What the task requires:
Nothing but the lines from the start of the entries through the line holding "G04 Gerber Fmt" is to be repeated, exactly and with pictures excluded.

[Source records]

# # # # # # #

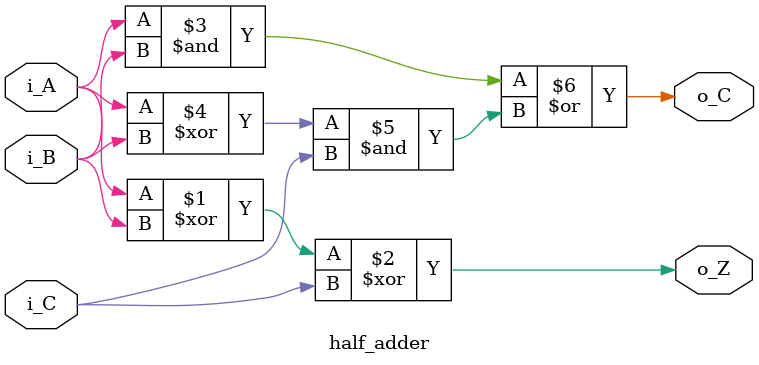
<source format=v>
module half_adder(
	i_A,
	i_B,
	i_C,
	o_Z,
	o_C
);

input i_A;
input i_B;
input i_C;
output o_Z;
output o_C;

assign o_Z = i_A ^ i_B ^ i_C;
assign o_C = (i_A & i_B) | ((i_A ^ i_B) & i_C);

endmodule
</source>
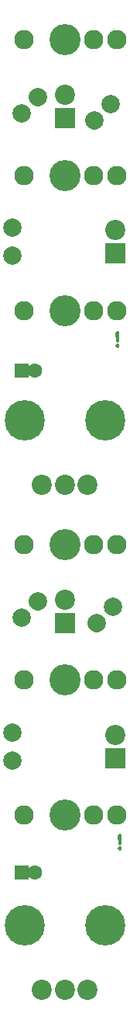
<source format=gts>
G04 #@! TF.GenerationSoftware,KiCad,Pcbnew,(2018-02-10 revision a04965c)-master*
G04 #@! TF.CreationDate,2018-04-19T15:59:02-05:00*
G04 #@! TF.ProjectId,twotone,74776F746F6E652E6B696361645F7063,rev?*
G04 #@! TF.SameCoordinates,Original*
G04 #@! TF.FileFunction,Soldermask,Top*
G04 #@! TF.FilePolarity,Negative*
%FSLAX46Y46*%
G04 Gerber Fmt 4.6, Leading zero omitted, Abs format (unit mm)*
G04 Created by KiCad (PCBNEW (2018-02-10 revision a04965c)-master) date Thursday, April 19, 2018 at 03:59:02 PM*
%MOMM*%
%LPD*%
G01*
G04 APERTURE LIST*
%ADD10C,0.300000*%
%ADD11R,2.200000X2.200000*%
%ADD12C,2.200000*%
%ADD13C,3.400000*%
%ADD14C,2.127200*%
%ADD15C,4.400000*%
%ADD16C,1.600000*%
%ADD17R,1.600000X1.600000*%
%ADD18C,2.000000*%
%ADD19C,2.000000*%
G04 APERTURE END LIST*
D10*
X12750000Y-38535714D02*
X12821428Y-38607142D01*
X12750000Y-38678571D01*
X12678571Y-38607142D01*
X12750000Y-38535714D01*
X12750000Y-38678571D01*
X12750000Y-38107142D02*
X12678571Y-37250000D01*
X12750000Y-37178571D01*
X12821428Y-37250000D01*
X12750000Y-38107142D01*
X12750000Y-37178571D01*
X13000000Y-93285714D02*
X13071428Y-93357142D01*
X13000000Y-93428571D01*
X12928571Y-93357142D01*
X13000000Y-93285714D01*
X13000000Y-93428571D01*
X13000000Y-92857142D02*
X12928571Y-92000000D01*
X13000000Y-91928571D01*
X13071428Y-92000000D01*
X13000000Y-92857142D01*
X13000000Y-91928571D01*
D11*
X7000000Y-13770000D03*
D12*
X7000000Y-11230000D03*
D11*
X7000000Y-68770000D03*
D12*
X7000000Y-66230000D03*
D13*
X7000000Y-89750000D03*
D14*
X2555000Y-89750000D03*
X10175000Y-89750000D03*
X12715000Y-89750000D03*
D13*
X7000000Y-75000000D03*
D14*
X2555000Y-75000000D03*
X10175000Y-75000000D03*
X12715000Y-75000000D03*
D13*
X7000000Y-60250000D03*
D14*
X2555000Y-60250000D03*
X10175000Y-60250000D03*
X12715000Y-60250000D03*
D13*
X7000000Y-34750000D03*
D14*
X2555000Y-34750000D03*
X10175000Y-34750000D03*
X12715000Y-34750000D03*
D13*
X7000000Y-20000000D03*
D14*
X2555000Y-20000000D03*
X10175000Y-20000000D03*
X12715000Y-20000000D03*
D13*
X7000000Y-5250000D03*
D14*
X2555000Y-5250000D03*
X10175000Y-5250000D03*
X12715000Y-5250000D03*
D12*
X4501900Y-53735380D03*
X7001900Y-53735380D03*
X9501900Y-53735380D03*
D15*
X2601900Y-46735380D03*
X11401900Y-46735380D03*
D12*
X4501900Y-108735380D03*
X7001900Y-108735380D03*
X9501900Y-108735380D03*
D15*
X2601900Y-101735380D03*
X11401900Y-101735380D03*
D16*
X3750000Y-41250000D03*
D17*
X2250000Y-41250000D03*
X2250000Y-96000000D03*
D16*
X3750000Y-96000000D03*
D12*
X12500000Y-25960000D03*
D11*
X12500000Y-28500000D03*
X12500000Y-83500000D03*
D12*
X12500000Y-80960000D03*
D18*
X12000000Y-12250000D03*
X10203949Y-14046051D03*
D19*
X10203949Y-14046051D02*
X10203949Y-14046051D01*
D18*
X4046051Y-11453949D03*
D19*
X4046051Y-11453949D02*
X4046051Y-11453949D01*
D18*
X2250000Y-13250000D03*
X12250000Y-67000000D03*
X10453949Y-68796051D03*
D19*
X10453949Y-68796051D02*
X10453949Y-68796051D01*
D18*
X4046051Y-66453949D03*
D19*
X4046051Y-66453949D02*
X4046051Y-66453949D01*
D18*
X2250000Y-68250000D03*
X1250000Y-25750000D03*
X1250000Y-28750000D03*
X1250000Y-83750000D03*
X1250000Y-80750000D03*
M02*

</source>
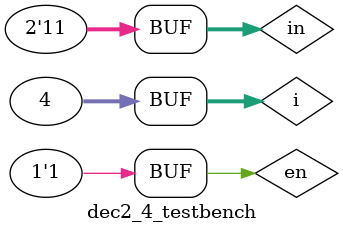
<source format=sv>
module dec2_4 (en, in, out);

	input logic en;
	input logic [1:0] in;
	output logic [3:0] out;
	
	logic inv1, inv0;
	not (inv1, in[1]);
	not (inv0, in[0]);
	
	and (out[0], inv1, inv0, en);
	and (out[1], inv1, in[0], en);
	and (out[2], in[1], inv0, en);
	and (out[3], in[1], in[0], en);

endmodule

module dec2_4_testbench ();
	logic en;
	logic [1:0] in;
	logic [3:0] out;
	
	dec2_4 dut (.*);
	
	integer i;
	
	initial begin
		en = 0;
		for(i=0; i<4; i++) begin
			in = i; #10;
		end
		en = 1;
		for(i=0; i<4; i++) begin
			in = i; #10;
		end
	end

endmodule

</source>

# # # # # # #

Response to the exercise:
<source format=v>
module half_adder(
	i_A,
	i_B,
	i_C,
	o_Z,
	o_C
);

input i_A;
input i_B;
input i_C;
output o_Z;
output o_C;

assign o_Z = i_A ^ i_B ^ i_C;
assign o_C = (i_A & i_B) | ((i_A ^ i_B) & i_C);

endmodule
</source>
<source format=gts>
G04 #@! TF.GenerationSoftware,KiCad,Pcbnew,(2018-02-10 revision a04965c)-master*
G04 #@! TF.CreationDate,2018-04-19T15:59:02-05:00*
G04 #@! TF.ProjectId,twotone,74776F746F6E652E6B696361645F7063,rev?*
G04 #@! TF.SameCoordinates,Original*
G04 #@! TF.FileFunction,Soldermask,Top*
G04 #@! TF.FilePolarity,Negative*
%FSLAX46Y46*%
G04 Gerber Fmt 4.6, Leading zero omitted, Abs format (unit mm)*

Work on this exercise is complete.